Sweet. Instead of playing shuffleboard on deck, you get to grind paint.

It's a different way to travel, for sure. You just need to buy a sea-bag and knit cap. Plus, wherever you get off is usually a really long walk to a taxi.

I went from Locust Point in Baltimore to Southampton in England. From there I walked a few miles to a train station and took a train to London. I plan to do a lot more travelling that way in a couple of years. I want to see Asia that way.
 
It's a different way to travel, for sure. You just need to buy a sea-bag and knit cap. Plus, wherever you get off is usually a really long walk to a taxi.

I went from Locust Point in Baltimore to Southampton in England. From there I walked a few miles to a train station and took a train to London. I plan to do a lot more travelling that way in a couple of years. I want to see Asia that way.
WHy not get an AB rating and get paid to sail the world?
 
It's a different way to travel, for sure.
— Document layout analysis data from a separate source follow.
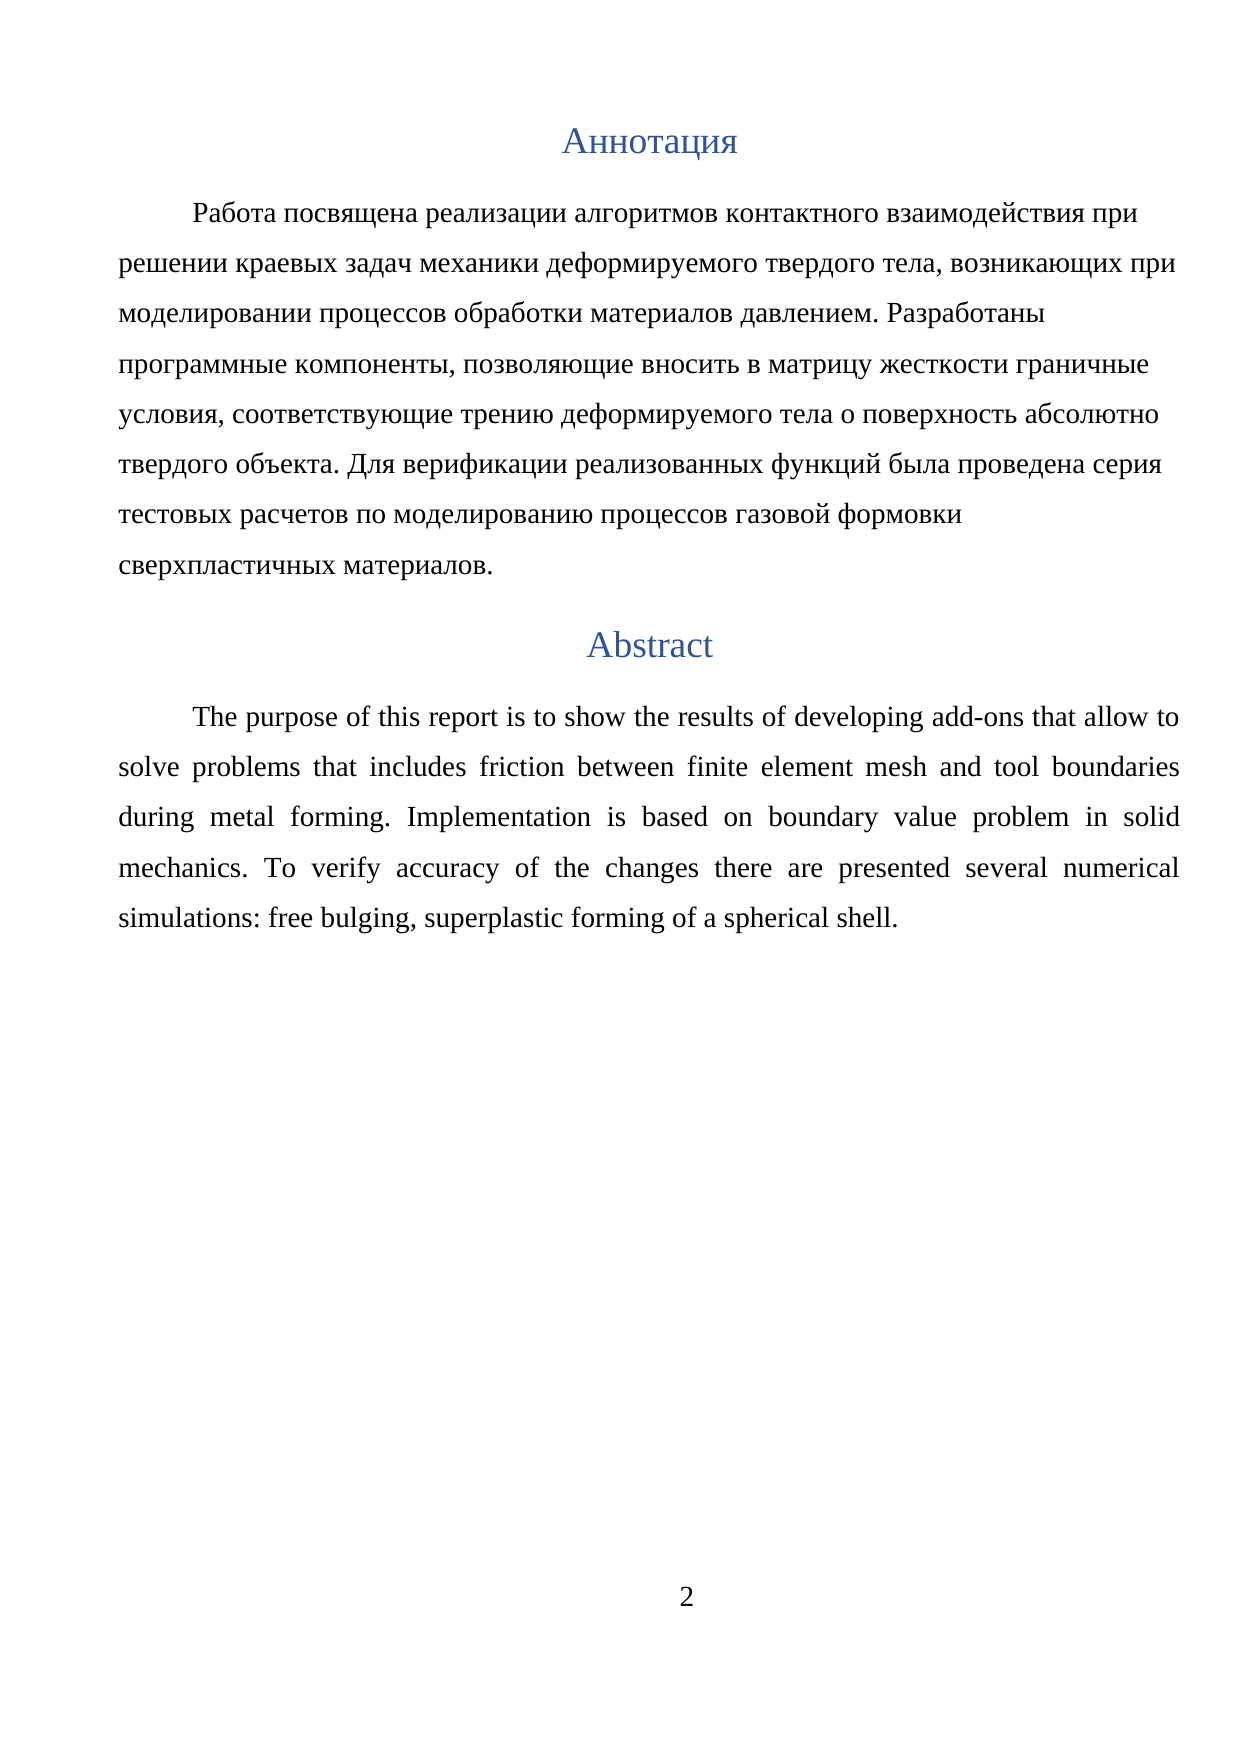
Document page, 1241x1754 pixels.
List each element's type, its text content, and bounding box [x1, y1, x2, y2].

text Работа посвящена реализации алгоритмов контактного взаимодействия при решении краевых задач механики деформируемого твердого тела, возникающих при моделировании процессов обработки материалов давлением. Разработаны программные компоненты, позволяющие вносить в матрицу жесткости граничные условия, соответствующие трению деформируемого тела о поверхность абсолютно твердого объекта. Для верификации реализованных функций была проведена серия тестовых расчетов по моделированию процессов газовой формовки сверхпластичных материалов. [118, 195, 1181, 581]
subtitle Аннотация [118, 118, 1181, 161]
text The purpose of this report is to show the results of developing add-ons that allow to solve problems that includes friction between finite element mesh and tool boundaries during metal forming. Implementation is based on boundary value problem in solid mechanics. To verify accuracy of the changes there are presented several numerical simulations: free bulging, superplastic forming of a spherical shell. [118, 699, 1181, 934]
subtitle Abstract [118, 622, 1181, 665]
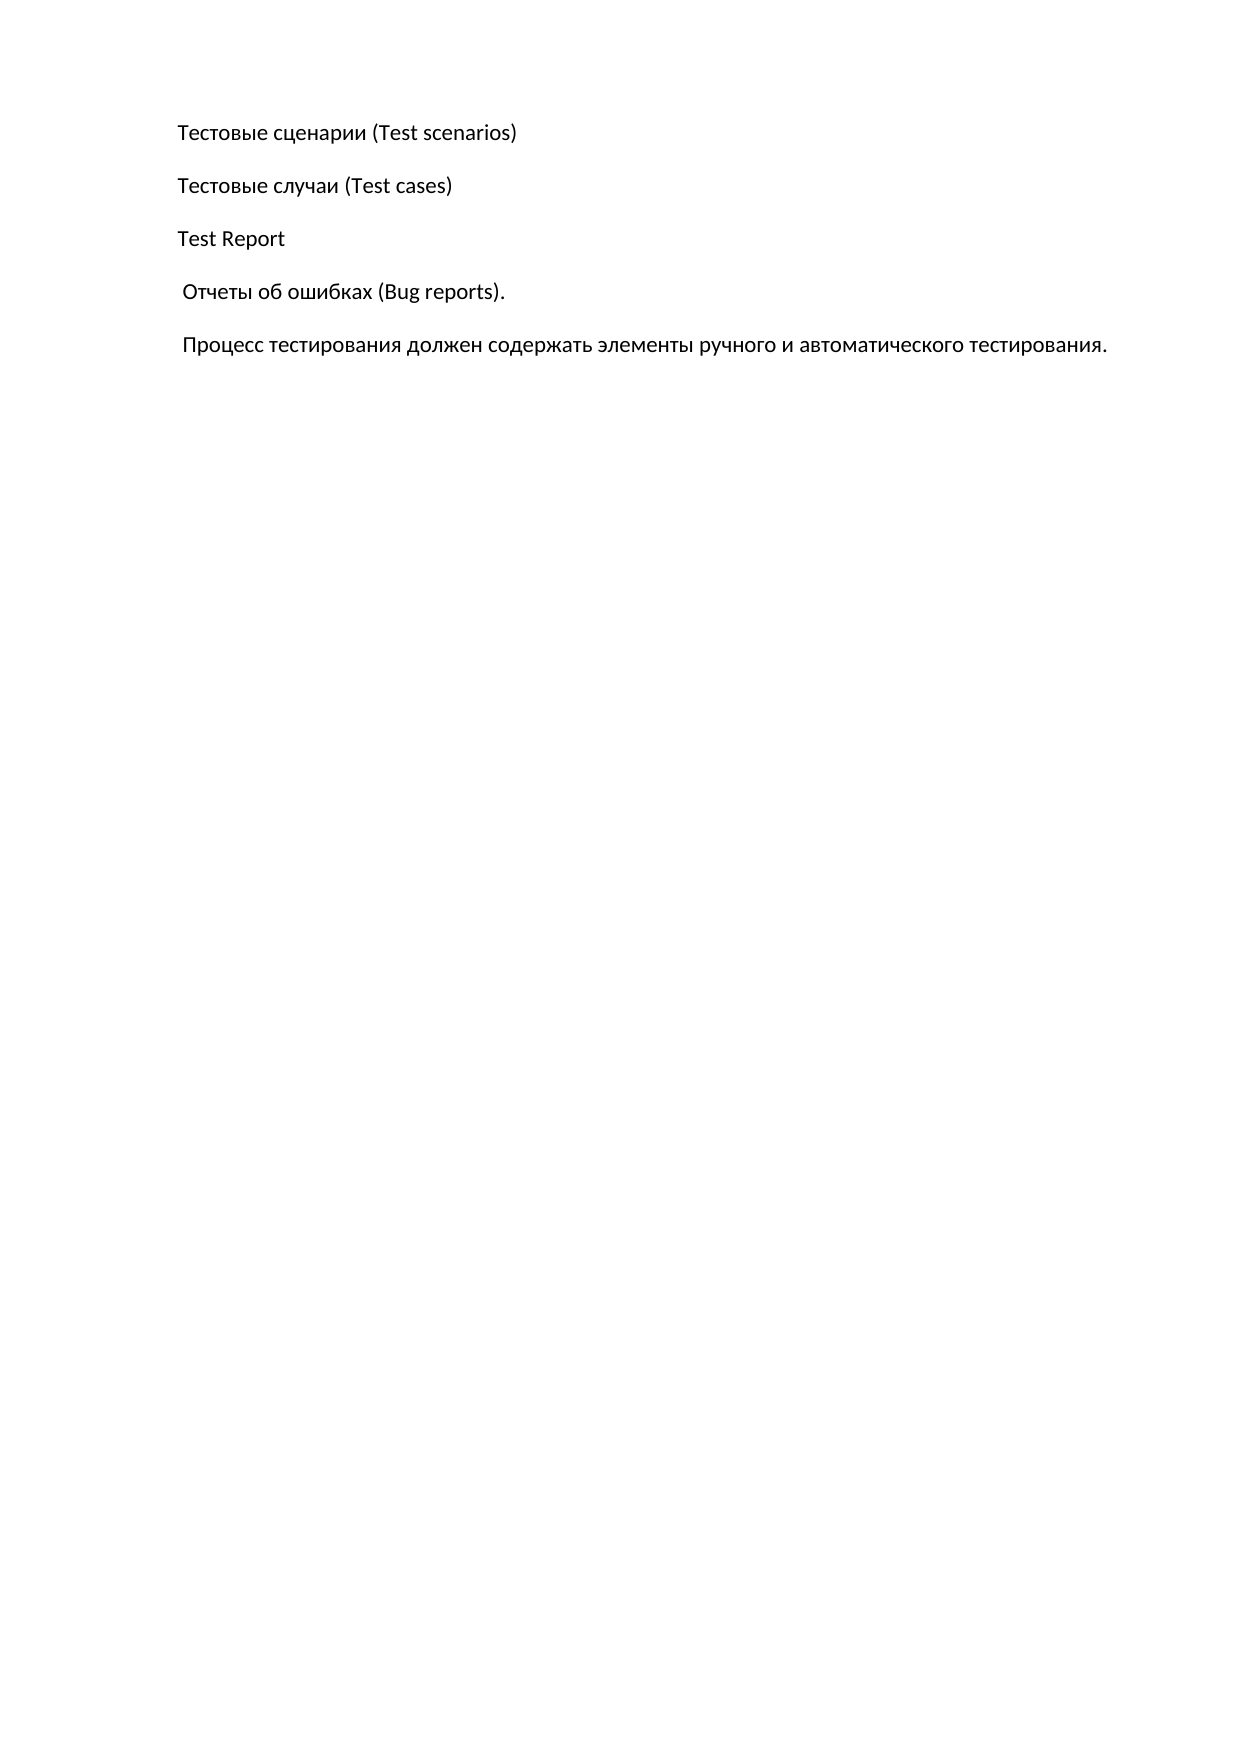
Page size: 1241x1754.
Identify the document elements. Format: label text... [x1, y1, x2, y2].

text Test Report [177, 224, 1152, 252]
text Отчеты об ошибках (Bug reports). [177, 277, 1152, 305]
text Тестовые случаи (Test cases) [177, 171, 1152, 199]
text Тестовые сценарии (Test scenarios) [177, 118, 1152, 146]
text Процесс тестирования должен содержать элементы ручного и автоматического тестирования. [177, 330, 1152, 358]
You just need to buy a sea-bag and knit cap. Plus, wherever you get off is usually a really long walk to a taxi.

I went from Locust Point in Baltimore to Southampton in England. From there I walked a few miles to a train station and took a train to London. I plan to do a lot more travelling that way in a couple of years. I want to see Asia that way.
I hate to ruin a dream, but the trains in Sounthampton don't run to Asia.